MA in Science, History and Society students co-author new article with impact potential
Two postgraduates are the co-authors of this article that will inform the exhibits and public engagement programme of The Science Museum in its 150th anniversary.
The Science Museum’s prestigious online journal has just published an article co-authored by two PRHS postgraduate students, Alexander King and Nela Spurná (written with PRHS staff member Graeme Gooday).
In 2021-22, under Gooday’s supervision, Nela and Alex undertook an online placement module (PRHS 5000M) at the Science Museum for the MA programme in ‘Science, History and Society’. This article features their research on the fate of the exhibition of scientific instruments in 1876 which has long been seen as a key moment in the origins of the modern Science Museum in South Kensington, London.

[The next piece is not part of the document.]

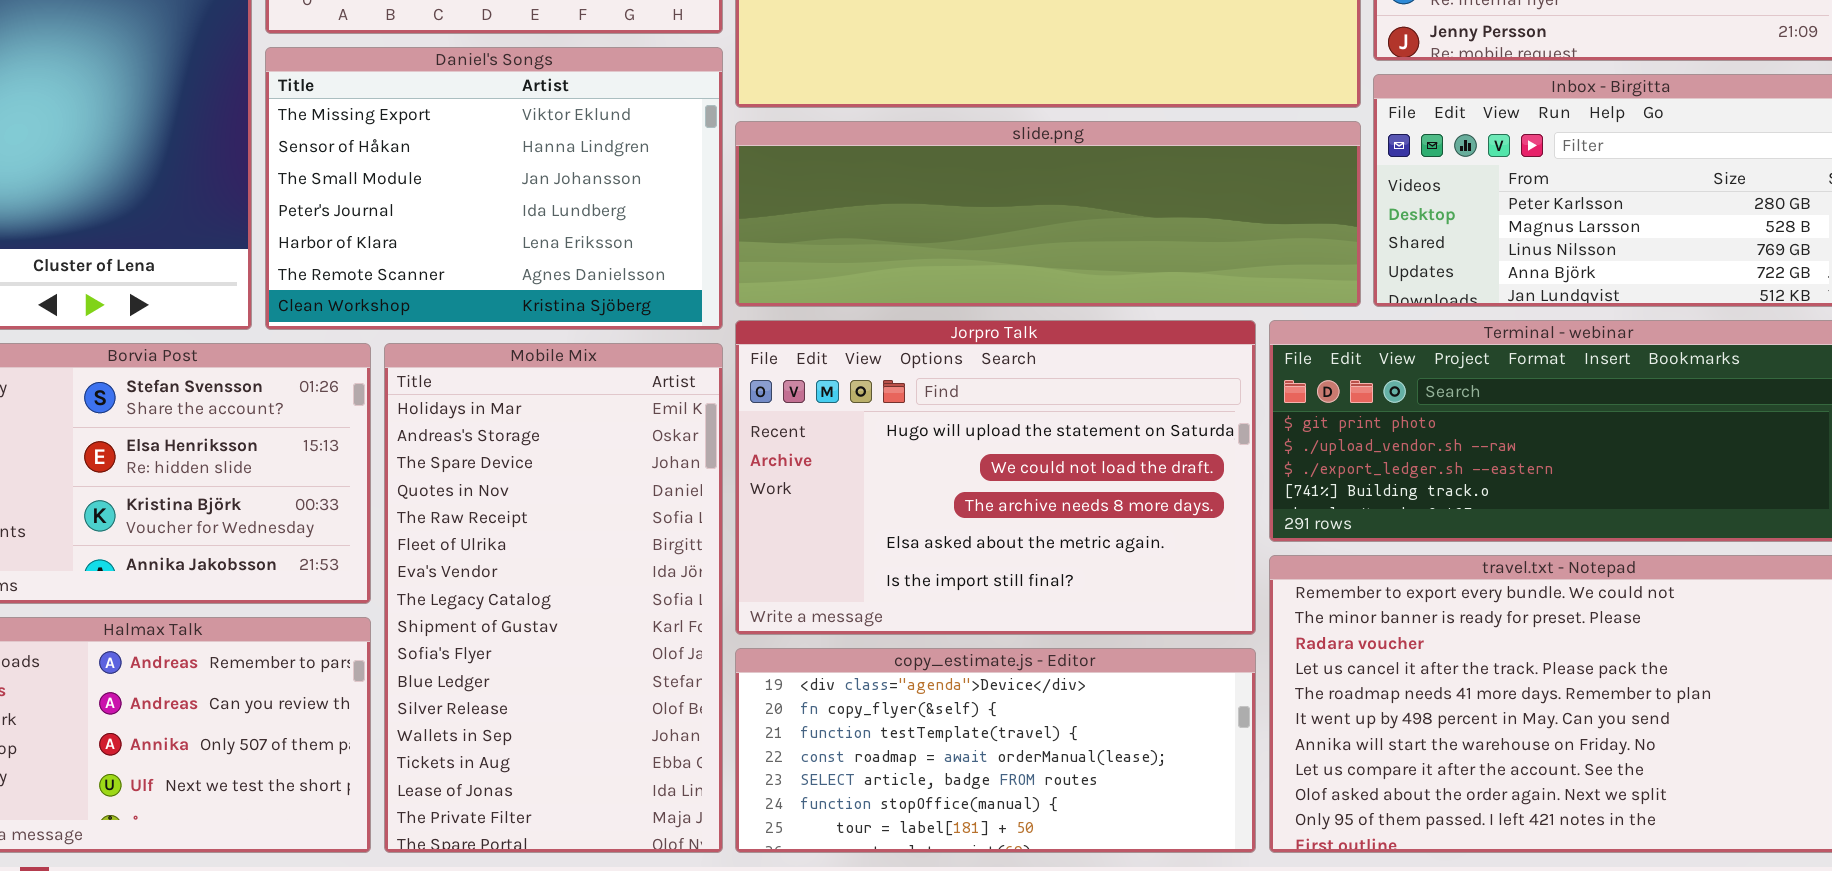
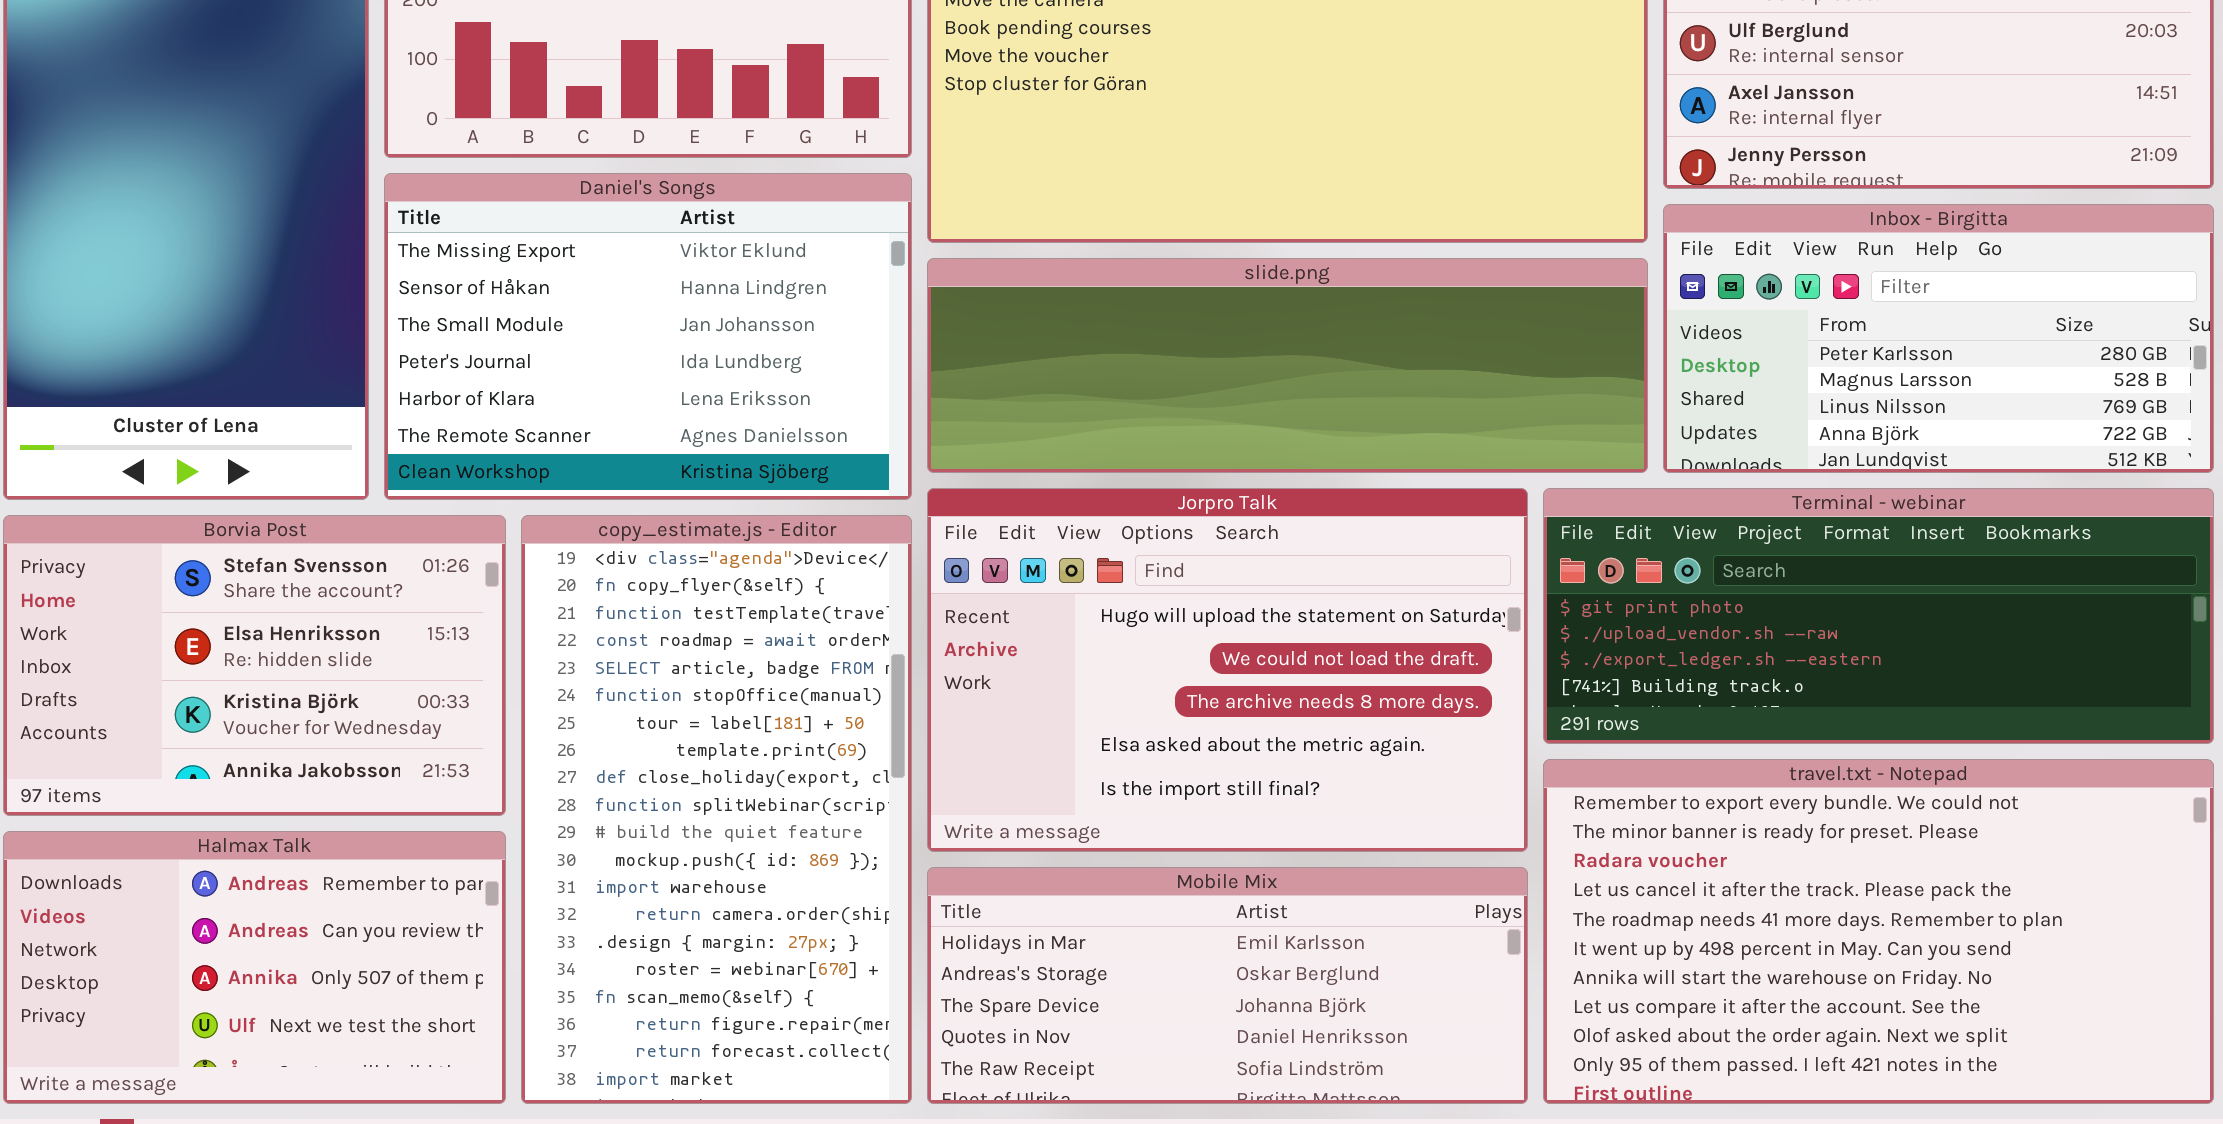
Mobile Mix: [384,343,723,853] -> [927,867,1528,1104], moved, resized
copy_estimate.js - Editor: [735,648,1256,853] -> [521,515,912,1104], moved, resized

The Science Museum is now planning a 150th-anniversary event for that exhibition in 2026, and this article will inform their planning of their exhibits and public engagement programme.
Some historians of the ‘Special Loan Collection of Scientific Apparatus’ exhibited in 1876 interpret its principal significance as catalysing the eventual transformation of science collections in the (South) Kensington Museum into London’s present-day Science Museum.
Debates about that nexus have not, however, noted that this exhibition was an international crowd-sourced venture in public science.
Far from being collection-founding donations, most artefacts displayed were discretionary loans contributed by private citizens, learned societies, instrument makers, universities, engineering companies and state departments from across both the UK and Europe, with most displayed items later returned to their exhibitors.
Our paper draws upon the art historiography literature of ‘loan exhibitions’ to consider the 1876 exhibit in (mostly) physical science as part of a growing democratic tradition of resource sharing.
This exhibitor-focused approach is illustrated via case studies of two kinds of contributors that did not predominantly have their loans converted to donations: (male) instrument makers and women, especially widows.
In that context, we can interpret apparatus lending in 1876 as forms of advertising, memorialising, and just occasionally offloading disused but historically important equipment.
It is in such terms that we can better understand why only a small fraction of loaned 1876 apparatus become permanent parts of the South Kensington science collections via such means as state departments discarding obsolete technical equipment.